◆ Input material ◆
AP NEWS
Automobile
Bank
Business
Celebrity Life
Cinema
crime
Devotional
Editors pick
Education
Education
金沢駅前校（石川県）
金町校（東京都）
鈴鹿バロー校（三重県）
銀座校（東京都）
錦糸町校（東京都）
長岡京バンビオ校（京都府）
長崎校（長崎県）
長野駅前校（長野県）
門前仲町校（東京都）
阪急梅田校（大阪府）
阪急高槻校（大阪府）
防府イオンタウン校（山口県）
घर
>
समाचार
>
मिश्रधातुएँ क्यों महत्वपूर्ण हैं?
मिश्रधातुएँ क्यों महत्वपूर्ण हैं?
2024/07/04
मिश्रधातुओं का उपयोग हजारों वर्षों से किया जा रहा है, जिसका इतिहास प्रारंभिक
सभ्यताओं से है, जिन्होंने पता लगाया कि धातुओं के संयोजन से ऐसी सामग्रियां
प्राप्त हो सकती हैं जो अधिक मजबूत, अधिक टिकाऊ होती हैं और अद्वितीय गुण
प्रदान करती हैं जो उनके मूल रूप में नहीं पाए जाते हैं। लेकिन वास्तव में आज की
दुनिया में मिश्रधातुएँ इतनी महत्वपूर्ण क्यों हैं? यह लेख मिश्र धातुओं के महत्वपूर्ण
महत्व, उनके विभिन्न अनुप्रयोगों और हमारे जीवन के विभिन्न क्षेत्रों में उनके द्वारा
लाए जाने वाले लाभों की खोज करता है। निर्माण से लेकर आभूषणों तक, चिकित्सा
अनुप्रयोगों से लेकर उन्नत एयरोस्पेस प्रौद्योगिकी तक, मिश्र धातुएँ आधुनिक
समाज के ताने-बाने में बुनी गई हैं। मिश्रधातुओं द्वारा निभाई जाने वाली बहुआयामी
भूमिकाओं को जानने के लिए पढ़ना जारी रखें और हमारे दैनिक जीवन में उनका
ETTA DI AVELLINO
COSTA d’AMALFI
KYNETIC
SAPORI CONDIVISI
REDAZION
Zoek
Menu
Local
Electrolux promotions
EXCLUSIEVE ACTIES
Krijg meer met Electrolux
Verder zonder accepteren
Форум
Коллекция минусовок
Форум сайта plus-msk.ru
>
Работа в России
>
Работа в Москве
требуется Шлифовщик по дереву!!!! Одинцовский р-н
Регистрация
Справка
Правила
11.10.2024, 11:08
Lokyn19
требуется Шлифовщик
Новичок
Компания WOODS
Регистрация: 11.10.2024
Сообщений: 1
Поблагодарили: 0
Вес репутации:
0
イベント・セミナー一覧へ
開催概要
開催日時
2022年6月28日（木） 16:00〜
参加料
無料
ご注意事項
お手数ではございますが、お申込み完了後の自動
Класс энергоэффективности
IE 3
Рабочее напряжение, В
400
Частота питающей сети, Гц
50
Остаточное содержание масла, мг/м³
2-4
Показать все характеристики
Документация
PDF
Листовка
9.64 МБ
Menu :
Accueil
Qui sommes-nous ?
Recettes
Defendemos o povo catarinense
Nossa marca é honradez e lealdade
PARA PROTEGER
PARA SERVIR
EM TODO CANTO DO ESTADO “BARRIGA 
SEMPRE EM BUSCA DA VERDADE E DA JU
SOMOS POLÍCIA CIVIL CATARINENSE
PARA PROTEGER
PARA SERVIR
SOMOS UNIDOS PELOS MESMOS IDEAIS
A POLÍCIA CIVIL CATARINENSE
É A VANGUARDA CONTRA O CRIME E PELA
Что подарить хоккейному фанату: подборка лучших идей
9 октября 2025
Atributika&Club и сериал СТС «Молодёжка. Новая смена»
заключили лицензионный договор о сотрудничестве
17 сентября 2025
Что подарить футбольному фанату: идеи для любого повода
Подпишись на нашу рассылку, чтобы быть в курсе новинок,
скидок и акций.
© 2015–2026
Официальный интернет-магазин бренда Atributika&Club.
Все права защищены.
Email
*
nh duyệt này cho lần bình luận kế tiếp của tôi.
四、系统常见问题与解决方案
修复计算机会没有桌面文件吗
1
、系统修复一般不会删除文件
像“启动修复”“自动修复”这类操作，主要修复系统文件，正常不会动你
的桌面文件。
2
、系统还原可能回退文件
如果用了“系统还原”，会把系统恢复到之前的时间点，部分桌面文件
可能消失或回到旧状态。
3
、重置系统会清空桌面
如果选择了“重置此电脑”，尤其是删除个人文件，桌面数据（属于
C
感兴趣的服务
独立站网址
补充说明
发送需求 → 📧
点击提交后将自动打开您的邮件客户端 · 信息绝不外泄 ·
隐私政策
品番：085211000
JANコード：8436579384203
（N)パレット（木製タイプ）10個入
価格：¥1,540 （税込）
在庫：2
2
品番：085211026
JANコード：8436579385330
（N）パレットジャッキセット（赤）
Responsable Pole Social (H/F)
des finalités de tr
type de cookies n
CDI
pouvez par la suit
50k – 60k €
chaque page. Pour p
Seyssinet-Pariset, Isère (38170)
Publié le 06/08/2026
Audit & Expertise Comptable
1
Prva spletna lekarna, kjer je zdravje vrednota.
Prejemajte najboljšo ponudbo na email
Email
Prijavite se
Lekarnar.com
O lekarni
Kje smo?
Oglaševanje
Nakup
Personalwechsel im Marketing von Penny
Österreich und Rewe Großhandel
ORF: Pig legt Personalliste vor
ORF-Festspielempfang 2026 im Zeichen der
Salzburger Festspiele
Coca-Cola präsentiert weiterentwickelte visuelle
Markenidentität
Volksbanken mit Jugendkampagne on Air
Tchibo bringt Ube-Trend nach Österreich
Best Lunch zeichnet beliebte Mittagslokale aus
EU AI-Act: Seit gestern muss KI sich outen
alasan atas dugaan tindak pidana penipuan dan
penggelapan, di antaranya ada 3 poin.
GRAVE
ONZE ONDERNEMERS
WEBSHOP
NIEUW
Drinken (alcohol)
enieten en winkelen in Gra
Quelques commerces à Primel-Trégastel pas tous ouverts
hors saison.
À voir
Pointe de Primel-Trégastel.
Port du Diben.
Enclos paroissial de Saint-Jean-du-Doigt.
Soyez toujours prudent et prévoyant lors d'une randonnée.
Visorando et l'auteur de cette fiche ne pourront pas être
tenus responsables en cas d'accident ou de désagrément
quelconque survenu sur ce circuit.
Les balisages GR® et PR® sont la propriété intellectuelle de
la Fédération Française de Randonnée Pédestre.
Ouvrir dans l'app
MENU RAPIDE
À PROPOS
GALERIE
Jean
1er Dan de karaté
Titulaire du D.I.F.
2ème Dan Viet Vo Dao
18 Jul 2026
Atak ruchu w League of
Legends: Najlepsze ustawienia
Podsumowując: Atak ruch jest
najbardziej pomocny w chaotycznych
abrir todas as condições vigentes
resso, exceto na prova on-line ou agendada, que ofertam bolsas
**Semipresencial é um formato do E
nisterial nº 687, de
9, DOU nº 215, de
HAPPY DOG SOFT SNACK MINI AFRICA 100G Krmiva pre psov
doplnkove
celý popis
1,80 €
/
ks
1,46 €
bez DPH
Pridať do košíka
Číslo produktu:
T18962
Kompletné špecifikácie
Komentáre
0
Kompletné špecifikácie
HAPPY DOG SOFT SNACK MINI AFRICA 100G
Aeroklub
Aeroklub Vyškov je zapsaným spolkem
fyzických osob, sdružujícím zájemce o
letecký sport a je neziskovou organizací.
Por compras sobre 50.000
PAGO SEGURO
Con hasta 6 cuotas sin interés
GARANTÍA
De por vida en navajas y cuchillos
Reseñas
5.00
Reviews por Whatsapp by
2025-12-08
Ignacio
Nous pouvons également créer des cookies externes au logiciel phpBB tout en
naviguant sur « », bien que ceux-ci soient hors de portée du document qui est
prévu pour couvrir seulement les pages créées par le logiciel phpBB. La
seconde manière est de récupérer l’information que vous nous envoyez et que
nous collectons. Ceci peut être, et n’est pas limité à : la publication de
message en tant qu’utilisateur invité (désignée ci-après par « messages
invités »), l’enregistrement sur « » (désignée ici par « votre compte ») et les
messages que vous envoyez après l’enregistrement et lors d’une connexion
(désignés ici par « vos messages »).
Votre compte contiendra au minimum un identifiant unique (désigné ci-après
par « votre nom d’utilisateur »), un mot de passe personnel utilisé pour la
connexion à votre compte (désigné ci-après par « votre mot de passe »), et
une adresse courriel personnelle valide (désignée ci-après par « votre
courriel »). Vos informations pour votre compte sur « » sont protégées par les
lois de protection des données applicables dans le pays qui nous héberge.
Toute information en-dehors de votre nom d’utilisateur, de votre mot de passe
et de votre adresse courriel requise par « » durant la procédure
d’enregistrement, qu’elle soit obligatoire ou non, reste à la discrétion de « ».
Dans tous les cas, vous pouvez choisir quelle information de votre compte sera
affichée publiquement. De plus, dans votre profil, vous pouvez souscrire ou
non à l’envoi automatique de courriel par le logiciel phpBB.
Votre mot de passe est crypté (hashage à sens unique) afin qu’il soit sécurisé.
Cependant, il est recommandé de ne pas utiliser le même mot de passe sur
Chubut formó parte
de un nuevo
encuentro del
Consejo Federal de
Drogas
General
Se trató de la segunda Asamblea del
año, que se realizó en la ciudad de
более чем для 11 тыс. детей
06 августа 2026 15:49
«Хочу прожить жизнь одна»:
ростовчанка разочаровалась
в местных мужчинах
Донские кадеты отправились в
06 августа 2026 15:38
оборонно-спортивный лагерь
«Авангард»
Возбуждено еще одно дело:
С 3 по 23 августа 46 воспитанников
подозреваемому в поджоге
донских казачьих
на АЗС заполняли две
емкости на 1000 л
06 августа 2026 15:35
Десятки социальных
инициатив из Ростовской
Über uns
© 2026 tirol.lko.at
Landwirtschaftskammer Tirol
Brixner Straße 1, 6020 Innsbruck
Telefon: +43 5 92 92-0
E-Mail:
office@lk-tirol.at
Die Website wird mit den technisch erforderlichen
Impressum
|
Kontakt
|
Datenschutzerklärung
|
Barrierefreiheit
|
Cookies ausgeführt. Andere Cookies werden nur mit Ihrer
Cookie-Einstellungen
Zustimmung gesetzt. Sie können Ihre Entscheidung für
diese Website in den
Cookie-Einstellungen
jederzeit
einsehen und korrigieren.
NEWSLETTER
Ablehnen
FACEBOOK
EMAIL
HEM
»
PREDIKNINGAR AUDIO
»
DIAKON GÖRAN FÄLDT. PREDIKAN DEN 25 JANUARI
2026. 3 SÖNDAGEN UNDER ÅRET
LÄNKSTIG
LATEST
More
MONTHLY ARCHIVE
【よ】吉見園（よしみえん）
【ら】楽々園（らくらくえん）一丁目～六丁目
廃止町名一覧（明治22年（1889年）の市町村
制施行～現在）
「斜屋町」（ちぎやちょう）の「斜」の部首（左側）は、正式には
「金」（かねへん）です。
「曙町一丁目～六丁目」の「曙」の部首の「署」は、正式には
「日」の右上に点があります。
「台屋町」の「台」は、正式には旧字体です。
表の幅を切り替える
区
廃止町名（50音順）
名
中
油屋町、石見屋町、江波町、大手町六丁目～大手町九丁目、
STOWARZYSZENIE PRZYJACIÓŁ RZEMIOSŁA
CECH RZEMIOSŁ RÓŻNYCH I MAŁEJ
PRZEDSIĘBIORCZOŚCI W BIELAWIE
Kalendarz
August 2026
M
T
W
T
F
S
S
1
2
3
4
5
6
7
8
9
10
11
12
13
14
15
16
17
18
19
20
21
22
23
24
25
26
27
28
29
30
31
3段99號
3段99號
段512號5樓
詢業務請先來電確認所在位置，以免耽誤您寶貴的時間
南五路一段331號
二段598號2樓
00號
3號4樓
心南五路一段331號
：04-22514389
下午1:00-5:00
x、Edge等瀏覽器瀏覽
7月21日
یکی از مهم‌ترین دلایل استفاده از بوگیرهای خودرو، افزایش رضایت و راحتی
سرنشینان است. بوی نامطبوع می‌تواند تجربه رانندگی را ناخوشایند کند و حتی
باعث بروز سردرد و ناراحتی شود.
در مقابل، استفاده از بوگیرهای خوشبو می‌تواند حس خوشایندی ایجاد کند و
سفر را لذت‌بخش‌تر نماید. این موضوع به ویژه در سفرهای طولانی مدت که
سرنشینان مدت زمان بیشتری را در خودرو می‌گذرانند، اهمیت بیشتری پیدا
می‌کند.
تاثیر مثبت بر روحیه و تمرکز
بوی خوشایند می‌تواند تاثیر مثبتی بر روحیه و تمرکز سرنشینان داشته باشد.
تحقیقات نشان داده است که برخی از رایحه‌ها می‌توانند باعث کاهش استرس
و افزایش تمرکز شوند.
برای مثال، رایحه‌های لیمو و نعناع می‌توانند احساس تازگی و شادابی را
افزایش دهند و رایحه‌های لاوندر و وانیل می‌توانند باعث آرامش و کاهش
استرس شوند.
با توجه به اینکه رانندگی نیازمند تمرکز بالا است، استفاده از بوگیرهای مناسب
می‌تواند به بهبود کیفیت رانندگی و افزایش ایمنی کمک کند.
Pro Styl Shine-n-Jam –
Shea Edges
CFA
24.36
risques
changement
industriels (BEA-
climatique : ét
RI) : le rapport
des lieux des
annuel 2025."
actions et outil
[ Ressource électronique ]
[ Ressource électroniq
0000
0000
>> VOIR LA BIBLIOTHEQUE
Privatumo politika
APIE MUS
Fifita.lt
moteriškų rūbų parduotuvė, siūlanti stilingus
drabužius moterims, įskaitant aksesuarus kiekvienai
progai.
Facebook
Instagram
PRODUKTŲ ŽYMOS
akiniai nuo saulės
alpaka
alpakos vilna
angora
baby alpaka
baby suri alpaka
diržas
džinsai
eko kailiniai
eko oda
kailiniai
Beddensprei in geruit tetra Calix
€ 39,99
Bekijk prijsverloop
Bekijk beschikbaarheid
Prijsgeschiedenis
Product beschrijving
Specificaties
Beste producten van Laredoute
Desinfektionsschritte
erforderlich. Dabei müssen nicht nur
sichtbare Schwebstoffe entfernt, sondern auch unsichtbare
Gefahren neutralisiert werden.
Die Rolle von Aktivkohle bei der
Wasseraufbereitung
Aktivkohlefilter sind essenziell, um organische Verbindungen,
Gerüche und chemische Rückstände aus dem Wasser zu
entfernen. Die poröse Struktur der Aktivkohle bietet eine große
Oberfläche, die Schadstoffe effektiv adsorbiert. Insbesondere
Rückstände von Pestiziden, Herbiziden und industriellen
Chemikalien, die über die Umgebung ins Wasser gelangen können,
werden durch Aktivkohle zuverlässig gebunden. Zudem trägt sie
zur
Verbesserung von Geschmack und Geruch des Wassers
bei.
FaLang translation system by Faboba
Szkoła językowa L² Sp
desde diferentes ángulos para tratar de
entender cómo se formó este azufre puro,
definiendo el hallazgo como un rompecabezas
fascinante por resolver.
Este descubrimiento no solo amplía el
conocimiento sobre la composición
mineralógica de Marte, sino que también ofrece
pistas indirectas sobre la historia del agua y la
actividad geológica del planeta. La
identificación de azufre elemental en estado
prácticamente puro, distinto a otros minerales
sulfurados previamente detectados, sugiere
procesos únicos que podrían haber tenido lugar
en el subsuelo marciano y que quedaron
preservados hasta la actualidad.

◆ Exercise aim ◆
Scan the records above for the lines holding "formato do E" and "message en tant". Transcribe those two and every line between them word for word, and no others.

◆ Answer below ◆
**Semipresencial é um formato do E
nisterial nº 687, de
9, DOU nº 215, de
HAPPY DOG SOFT SNACK MINI AFRICA 100G Krmiva pre psov
doplnkove
celý popis
1,80 €
/
ks
1,46 €
bez DPH
Pridať do košíka
Číslo produktu:
T18962
Kompletné špecifikácie
Komentáre
0
Kompletné špecifikácie
HAPPY DOG SOFT SNACK MINI AFRICA 100G
Aeroklub
Aeroklub Vyškov je zapsaným spolkem
fyzických osob, sdružujícím zájemce o
letecký sport a je neziskovou organizací.
Por compras sobre 50.000
PAGO SEGURO
Con hasta 6 cuotas sin interés
GARANTÍA
De por vida en navajas y cuchillos
Reseñas
5.00
Reviews por Whatsapp by
2025-12-08
Ignacio
Nous pouvons également créer des cookies externes au logiciel phpBB tout en
naviguant sur « », bien que ceux-ci soient hors de portée du document qui est
prévu pour couvrir seulement les pages créées par le logiciel phpBB. La
seconde manière est de récupérer l’information que vous nous envoyez et que
nous collectons. Ceci peut être, et n’est pas limité à : la publication de
message en tant qu’utilisateur invité (désignée ci-après par « messages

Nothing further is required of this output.